Quant à Ras Bath, il a insisté sur la transparence des élections en ces termes : « Nous allons éduquer le Premier Ministre. C’est un combat d’idées et non un combat de force. Nous sommes Mandela, Mahamat Gandhi ; nous ne sommes pas des barbares mais un peuple civilisé. Nous ne sommes pas des sauvages, nous sommes une démocratie, une nation noble et paisible. Nous voulons du travail, une éducation la santé la sécurité et une élection transparentes et crédible. A bas les voleurs, les apatrides, les irresponsables et les incompétents. Vive le Mali, vive la République ».
Remis miraculeusement de sa convalescence, Etienne Fakaba Sissoko a enchaîné aussitôt en expliquant que l’interdiction de la marche du 2 juin s’explique par une peur bleue des autorités devant la mobilisation d’une foule assoiffée de changement, avant de marteler la noblesse et la justesse du combat de l’opposition. “Nous sommes réconfortés de constater que le 2 juin nous n’avons pas été battus pour rien”, s’est-il réjoui par la même occasion en promettant que l’opposition va continuer sur cette lancée jusqu’à s’assurer d’une victoire définitive le 29 juillet prochain. L’ex conseiller économique d’IBK assure par ailleurs qu’il se porte mieux, en dépit de quelques douleurs à la tête qui n’affectent point ses facultés de mener des débats d’idées sur les programmes, choix politiques et perspectives économiques pour le peuple malien.

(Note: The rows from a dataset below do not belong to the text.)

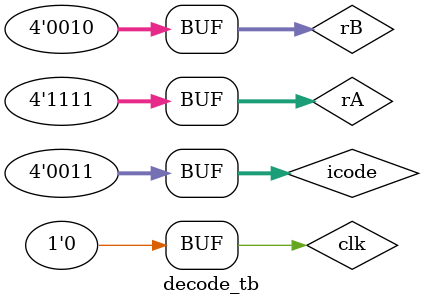
<source format=v>
`include "2main_decode.v"
module decode_tb();

    reg clk;
    reg [3:0] icode;
    reg [3:0] rA;
    reg [3:0] rB;

    wire [63:0] valA;
    wire [63:0] valB;

    main_decode UUT(clk, icode, rA, rB, valA, valB);

    //creating clk
    // initial
    // begin
    //     clk = 0;
    //     repeat (20)  #10 clk = ~clk;
    // end

    initial
    begin
        // $dumpfile("decode_tb.vcd");
        // $dumpvars(0, decode_tb);
        
        clk=0;
        icode=4'd0;
        rA=4'd0;
        rB=4'd0;

    end

    initial
    begin

        #10 clk=~clk;
        icode=4'd11;rA=4'd0;rB=3'd3;

        #10 clk = ~clk;
        icode=4'd3;rA=4'd15;rB=4'd2;

        // #10 
        // icode=4'd6;rA=4'd3;rB=4'd2;

        // #20
        // icode=4'd5;rA=4'd4;rB=4'd10;

        // #20
        // icode=4'd6;rA=4'd11;rB=4'd5;

        // #20
        // icode=4'd7;rA=4'd6;rB=4'd7;

        // #20
        // icode=4'd8;rA=4'd6;rB=4'd7;

        // #20
        // icode=4'd9;rA=4'd7;rB=4'd8;

        // #20
        // icode=4'd10;rA=4'd9;rB=4'd10;

        // #20
        // icode=4'd11;rA=4'd0;rB=4'd1;
    end

    initial 
    begin
		$monitor($time, "\tclk = %d icode = %b rA = %b rB = %b\n\t\t\tvalA = %g valB = %g\n", clk,icode, rA, rB, valA, valB);
	end

endmodule
</source>
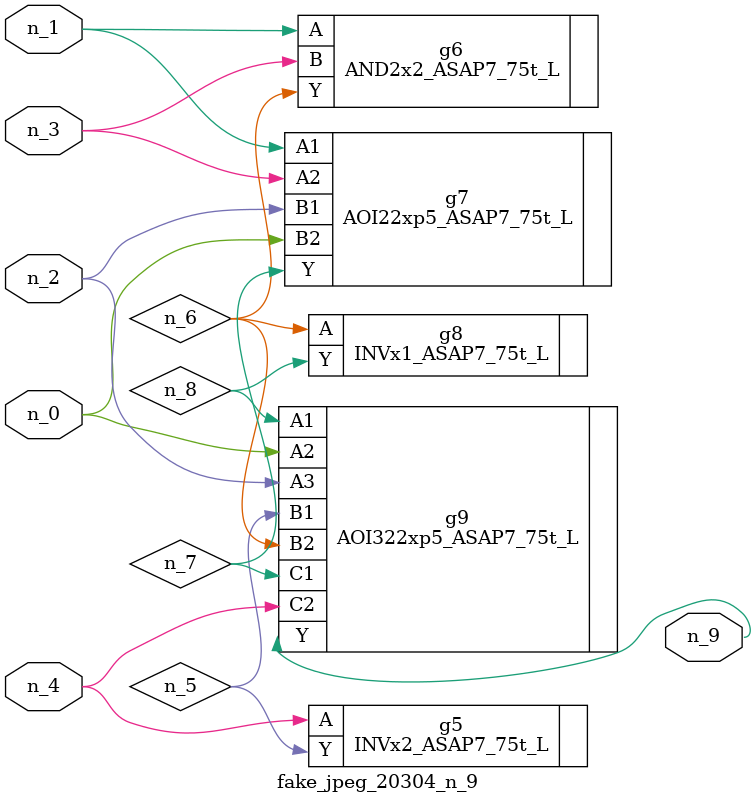
<source format=v>
module fake_jpeg_20304_n_9 (n_3, n_2, n_1, n_0, n_4, n_9);

input n_3;
input n_2;
input n_1;
input n_0;
input n_4;

output n_9;

wire n_8;
wire n_6;
wire n_5;
wire n_7;

INVx2_ASAP7_75t_L g5 ( 
.A(n_4),
.Y(n_5)
);

AND2x2_ASAP7_75t_L g6 ( 
.A(n_1),
.B(n_3),
.Y(n_6)
);

AOI22xp5_ASAP7_75t_L g7 ( 
.A1(n_1),
.A2(n_3),
.B1(n_2),
.B2(n_0),
.Y(n_7)
);

INVx1_ASAP7_75t_L g8 ( 
.A(n_6),
.Y(n_8)
);

AOI322xp5_ASAP7_75t_L g9 ( 
.A1(n_8),
.A2(n_0),
.A3(n_2),
.B1(n_5),
.B2(n_6),
.C1(n_7),
.C2(n_4),
.Y(n_9)
);


endmodule
</source>
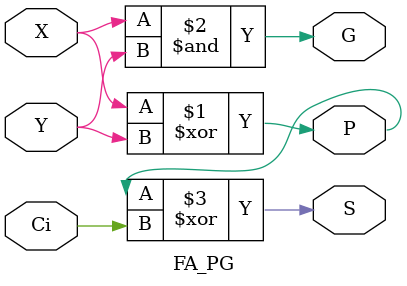
<source format=v>
module FA_PG(
    input X,
    input Y,
    input Ci,

    output S,
    output G,
    output P
);

    assign P = X ^ Y;
    assign G = X & Y;
    assign S = P ^ Ci;

endmodule


</source>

Il a enfin invité les adversaires de l’opposition à venir participer au débat de la démocratie, en lieu et place des coups de matraques.
Et la marche de l’opposition, à ses yeux, n’est ni plus ni moins une autre capitulation d’IBK, après que l’aventure de la révision constitutionnelle a déjà brisé le mythe et contribué au désaveu de la majorité présidentielle.
Pour autant, l’opposition doit-elle se contenter des seules suprématies sur les pavés dans une compétition dont les enjeux se jouent beaucoup plus sur le terrain de la mobilisation vers les urnes ? Après avoir fait ses preuves par le Stade du 26 Mars et impressionné le pouvoir sortant par les démonstrations populaires, sonne l’heure à présent de l’action politique plus concrète, des stratégies électorales d’optimisation du combat de l’opinion et de la visibilité, dont les dividendes doivent se traduire par une légitimité tributaire de la cueillette de suffrages. À moins de deux mois du rendez-vous électoral de la présidentielle, le moment est venu de franchir cette étape et d’y consacrer plus de temps et d’énergie, au risque d’abandonner du terrain à un pouvoir sortant déjà privilégié par son ancrage administratif. Si tant il est par ailleurs que les moyens de la guerre ne reposent pas exclusivement sur la rigueur et l’intransigeance par rapport aux règles du jeu.